Valentina ed Ermes si sono conosciuti sui banchi di scuola. Lui, è vero, è più grande perché già bocciato, ma con lei sembra essere regredito all’infanzia tanto è genuino il sentimento che prova. E quando improvvisamente lei inizia a ignorarlo e a non rivolgergli più la parola, lui non riesce a sfuggire alla morsa dell’amore. Poi quella pancia gonfia, sempre più grande, e il sospetto mai veramente abbracciato di un tradimento. La Gamberale non ha dubbi: Valentina, la più giovane delle tre donne protagoniste, è la più pronta a diventare madre. Per questo la notte della sua fuga da casa e da quei genitori impossibili da comprendere è davvero una rassicurazione: su di lei concentriamo le speranze che il tempo di cambiare e iniziare una nuova vita sia a disposizione di tutti.

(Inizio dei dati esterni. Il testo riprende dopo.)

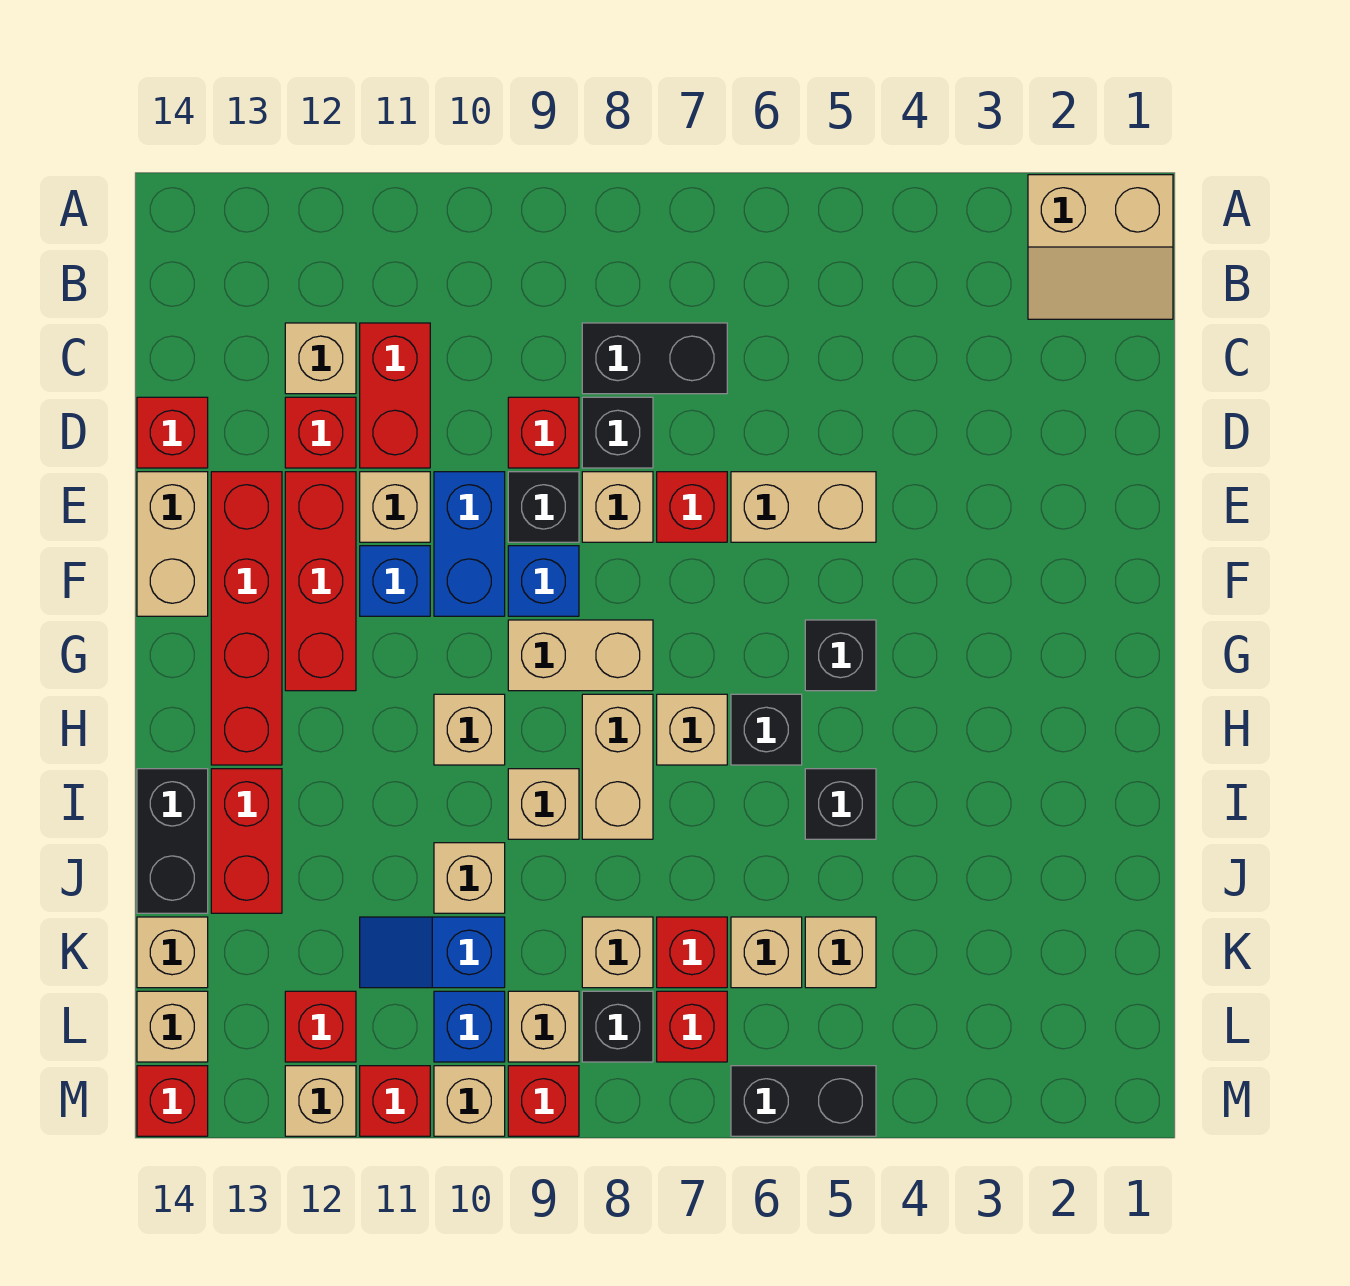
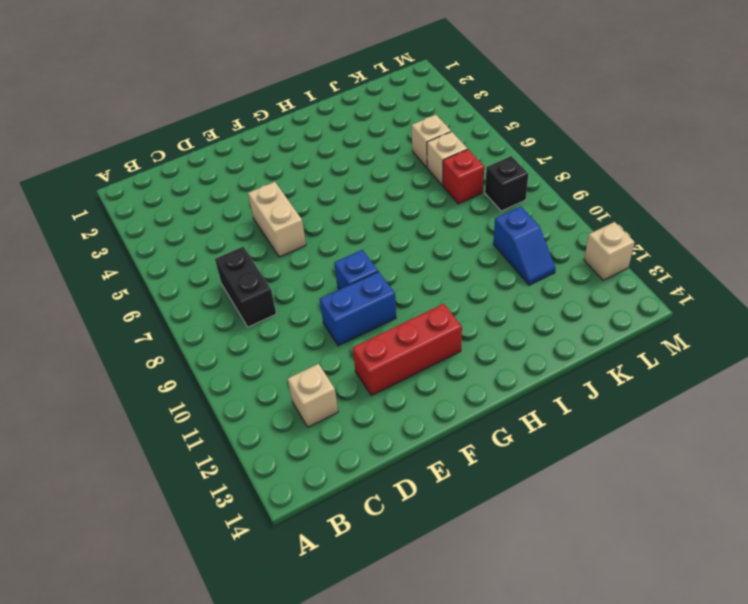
none -> tan slope A1:B2 level 1 top A
none -> red brick C11:D11 level 1
none -> black brick D8 level 1
none -> red brick D9 level 1

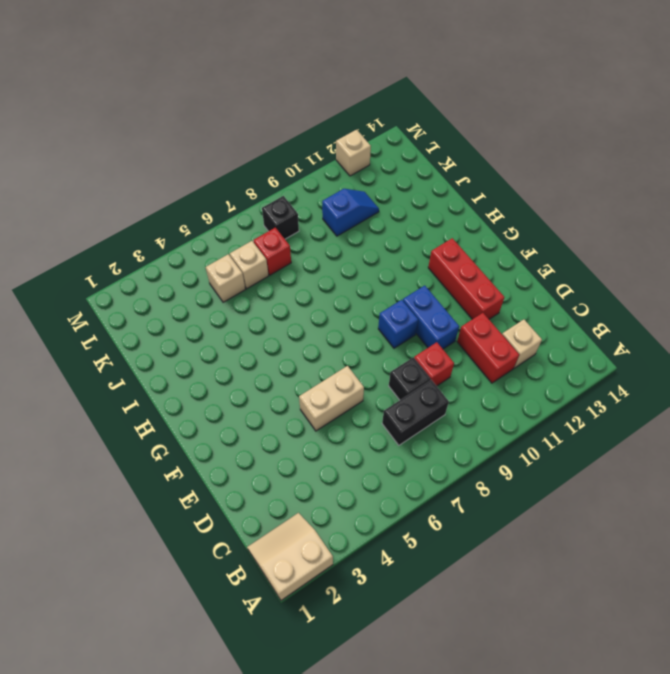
none -> red brick D12 level 1
none -> red brick D14 level 1
none -> red brick E7 level 1
none -> tan brick E8 level 1

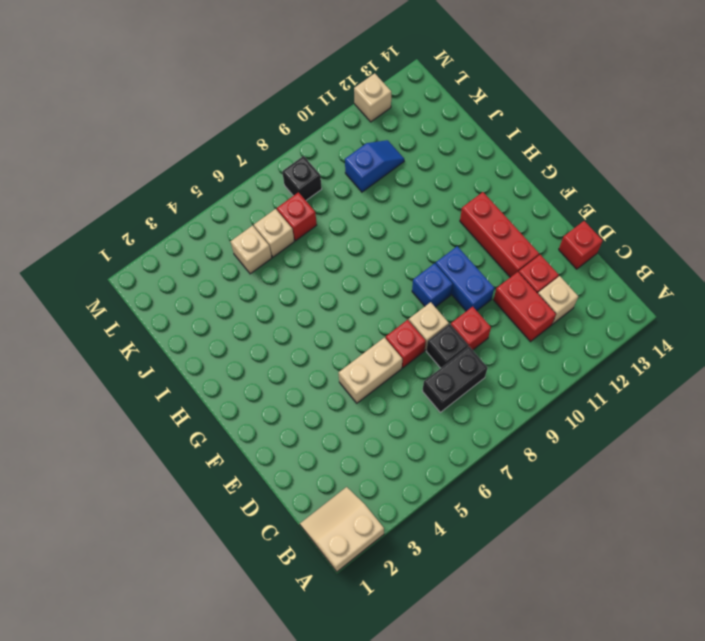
none -> black brick E9 level 1
none -> tan brick E11 level 1
none -> red brick E13:H13 level 1
none -> tan brick E14:F14 level 1

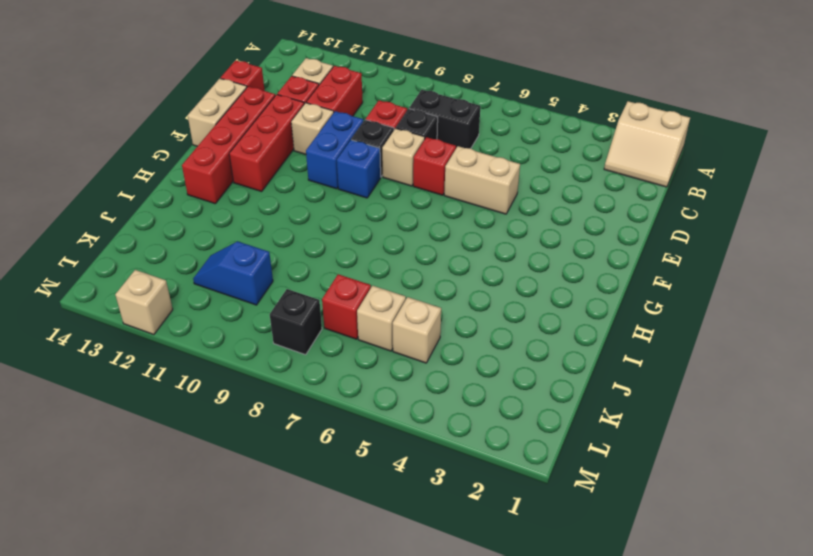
none -> blue brick F11 level 1
none -> black brick G5 level 1
none -> tan brick G8:G9 level 1
none -> black brick H6 level 1

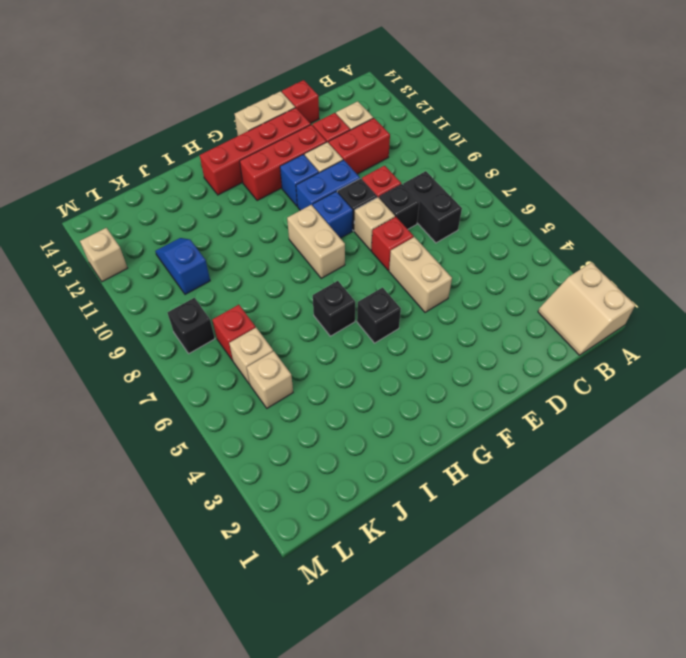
none -> tan brick H7 level 1
none -> tan brick H8:I8 level 1
none -> tan brick H10 level 1
none -> black brick I5 level 1

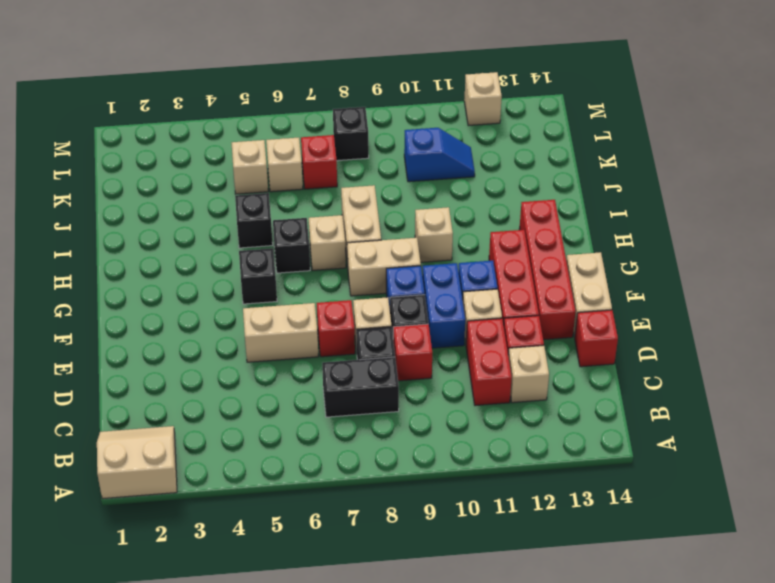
none -> tan brick I9 level 1
none -> red brick I13:J13 level 1
none -> black brick I14:J14 level 1
none -> tan brick J10 level 1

Paolo di Paolo con Federica Privitera e Ilaria Pocaforza |
«Se me l’avessi detto ieri mi sarei preparato meglio! Guarda, riascoltando il dialogo potenziale di Ermes col padre (che immagina di confessargli di aver messo incinta la sua fidanzata, ndr) mi verrebbe da dire che Ermes mi sembra un ragazzo con cui potrei avere a che fare. Questo parlare non parlandosi lo conosco molto, forse come tutti i figli maschi nel rapporto col loro padre, non per autorità o autorevolezza, ma perché gli uomini hanno dei loro propri canali comunicativi. Fatto è, inoltre, che come tu sai ogni scrittore sparge propri ricordi nelle proprie opere. Quindi in ogni protagonista o scena c’è un seppur minimo pezzetto di me».Pur avendo fermamente evitato di raccontare il sorprendente finale del romanzo che arriva a spiegare il legame tra le tre coppie quando il lettore ha ormai smesso di volerlo scoprire tanto è dentro la vicenda dei protagonisti, a chiusura dell’incontro, prima dell’abbraccio commosso tra Paolo e Chiara sulle note di Amico di Renato Zero, si torna ancora sul ruolo dell’ultimo capitolo Vita 2 rispetto al concetto di autore e letteratura:
«Per la prima volta da autore ho sentito e capito il perché ho dedicato tutti questi anni alle storie e alla lettura; solo scrivendo questo libro ho capito che la letteratura ha senso nella misura in cui riempie dei vuoti dello scrittore, prima, e poi del lettore».
E noi, grazie al romanzo, alcuni vuoti li abbiamo davvero riempiti.